複数のかもめが軽トラックに近づいて来ては、下界の珍しい(といっても、ウインナーと三種のチーズのピザだが)食料をついばむ。
空は雨が降ってきていた。
中友 めぐみを連れてから二日経ったようだ。
隆は天界の雨に片手を出して、掌に水滴を受ける。
「こっちにも、雨が降ってて下界と同じく冷たいんだなあ……」
隆は掌の水滴を見つめて呟いた。
「ねえねえ! あそこに虹があるよ!」
見ると、全方に雨の水滴を彩る巨大な虹が出現した。
その虹の大きさは、ここがどこか別の惑星を思わせるほどの巨大さで、かもめたちも虹に向かっていった。
「おじさん。私、ここで降りるね。下のあの虹のところまで歩いていきたい。楽しかったよ。そして、美味しかった。サンキューね」
中友 めぐみは軽トラックのドアを開けて、遥か下方へと垂直に降りて行った。
隆は虹の大きさに面食らっていたが、中友 めぐみにさよならをやっとのことで言った。手を振り前方の虹へと恐る恐る進む。

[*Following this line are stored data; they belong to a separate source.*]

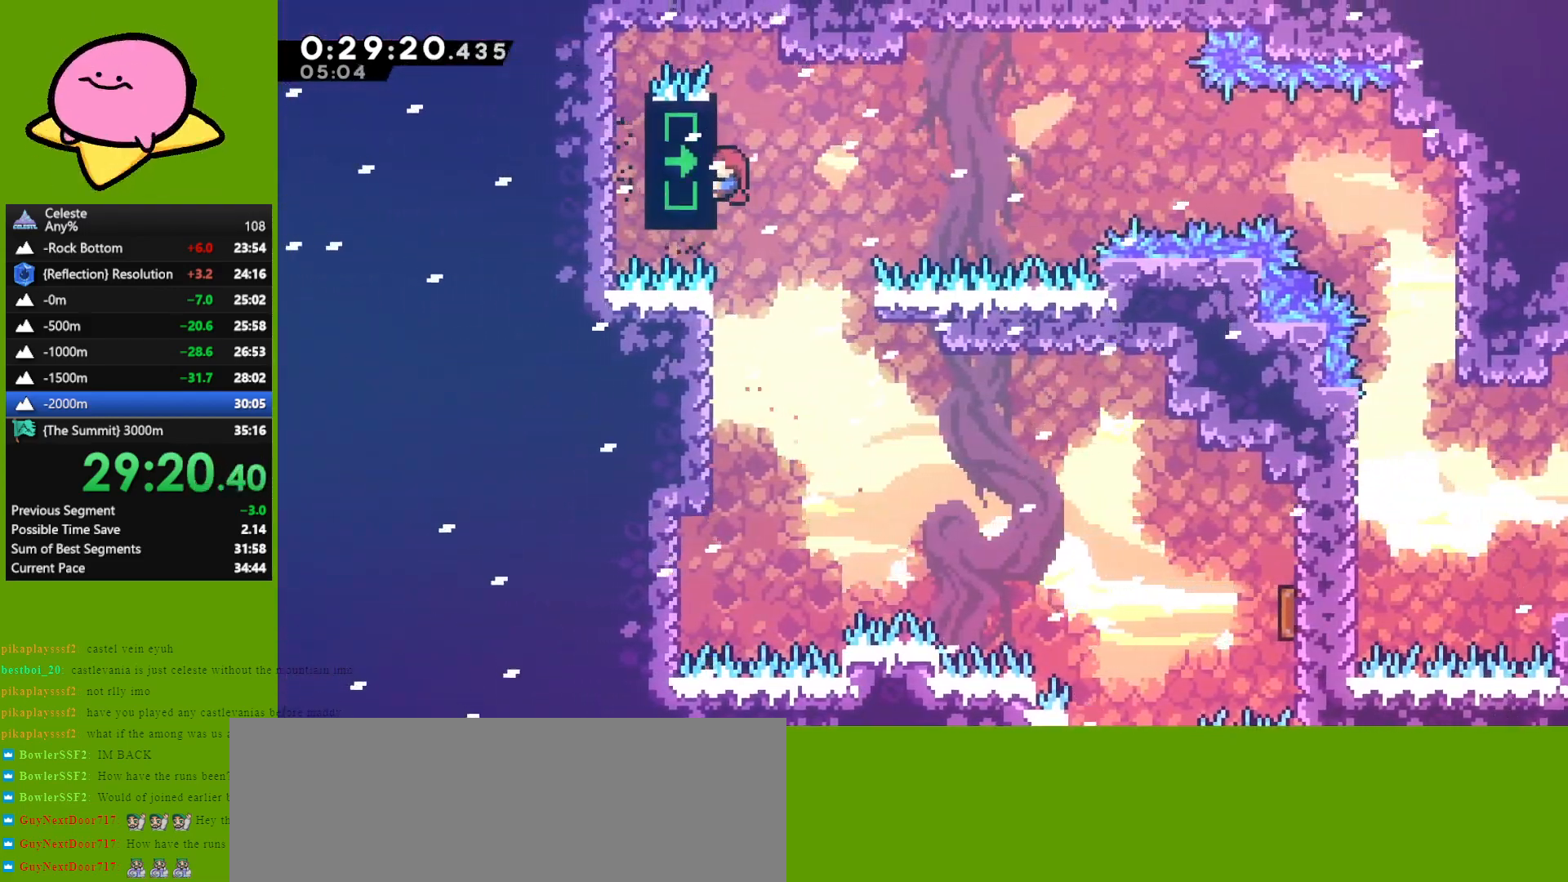
{"keys": ["grab", "right"], "events": [[200, "up", "up"], [283, "right", "down"]]}
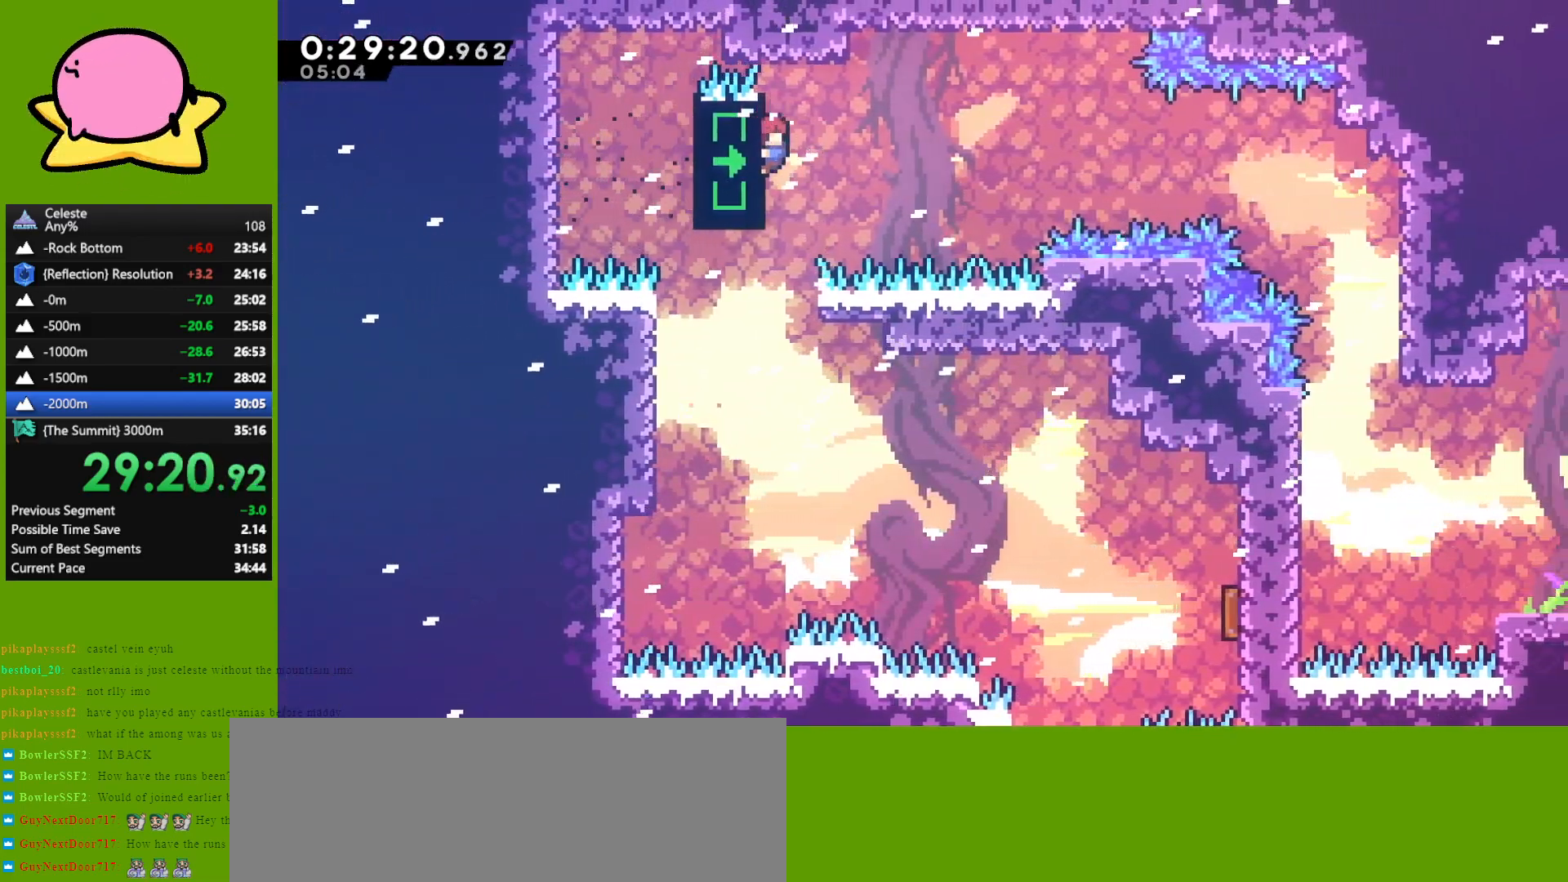
{"keys": ["grab", "right"], "events": []}
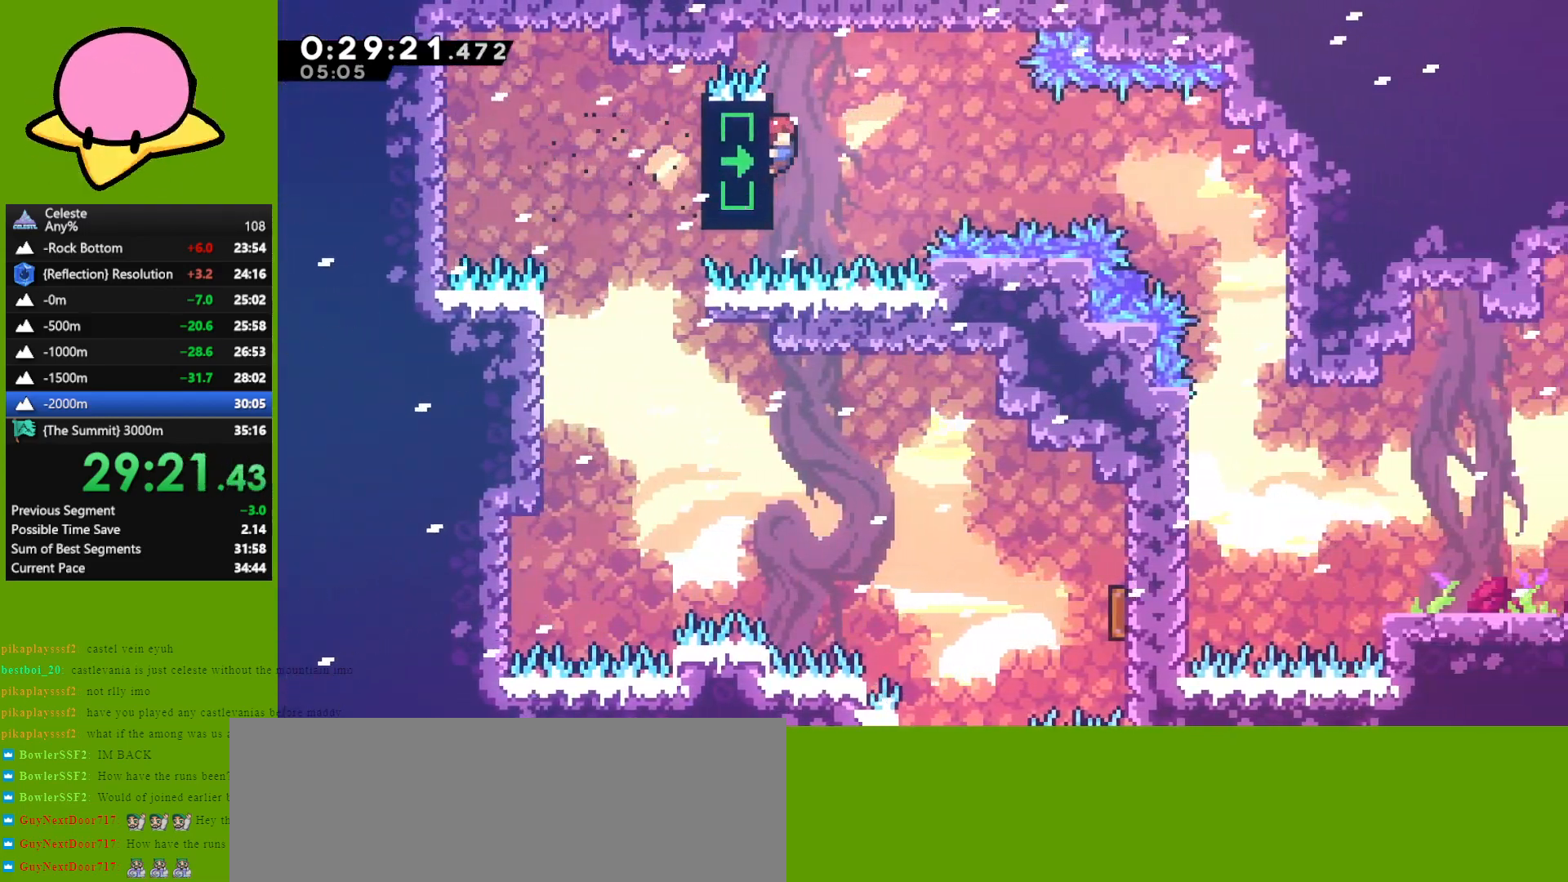
{"keys": ["grab", "right"], "events": []}
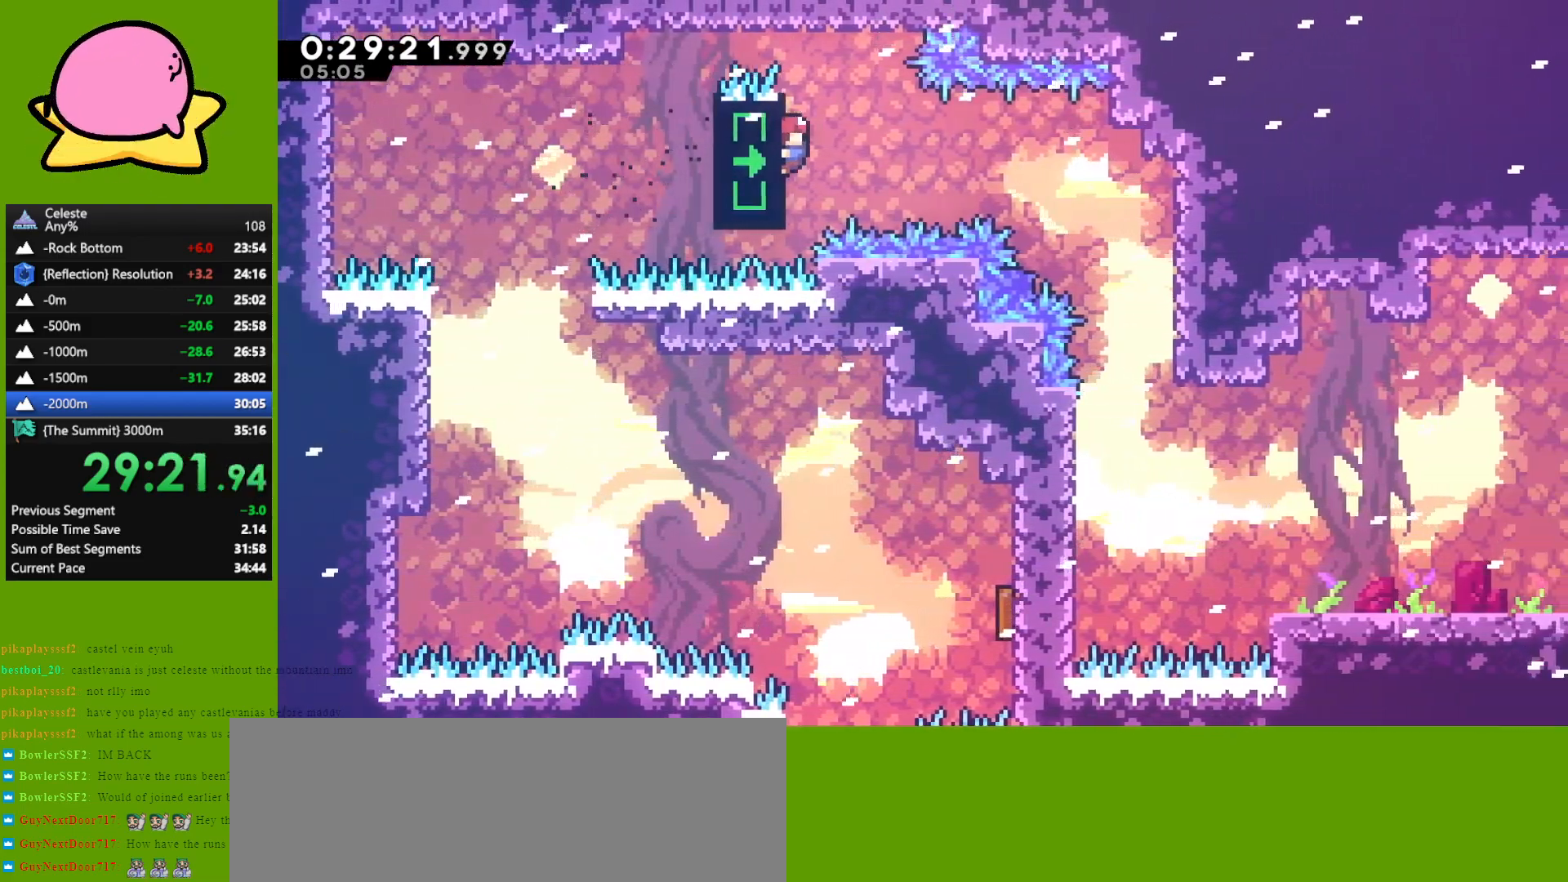
{"keys": ["dash", "grab", "right"], "events": [[233, "dash", "down"]]}
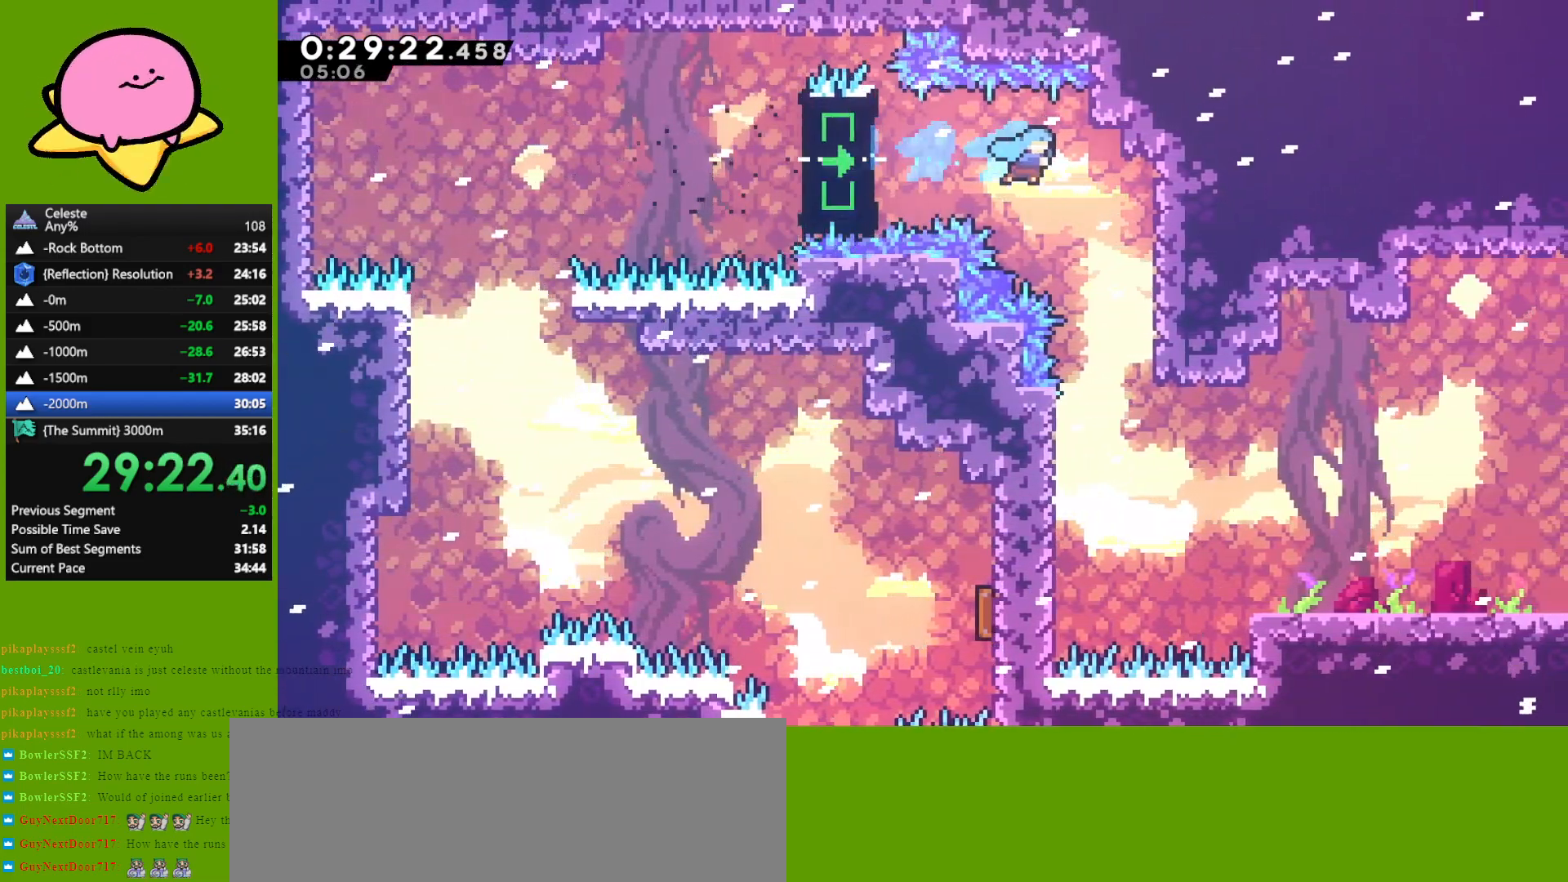
{"keys": ["down", "left"], "events": [[17, "dash", "up"], [67, "grab", "up"], [167, "down", "down"], [200, "left", "down"], [200, "right", "up"]]}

軽トラックを虹の中に進めると、かもめも追いかけてきた。七色の一つの赤い色の空間は眩い光を発し、隆の体も軽トラックもかもめも赤い色にした。しばらく進んでいると、雨が勢いを増したように感じた。
いきなり、稲光が虹の中で光った。
隆は急いで車を下の地上へと発進させた。
その時、数本の落雷が発した。
地上へと落ちた落雷は荒地目掛けて吸い込まれる。
いくつかの大きな衝撃音とともに落雷の衝撃で荒地に地割れが出来た。
中友 めぐみは無事だろうか?
隆は赤い空間で、血相変えて軽トラックで地上へと降りて、窓から中友 めぐみを探した。この天の園で死ぬと……どうなるのだろう?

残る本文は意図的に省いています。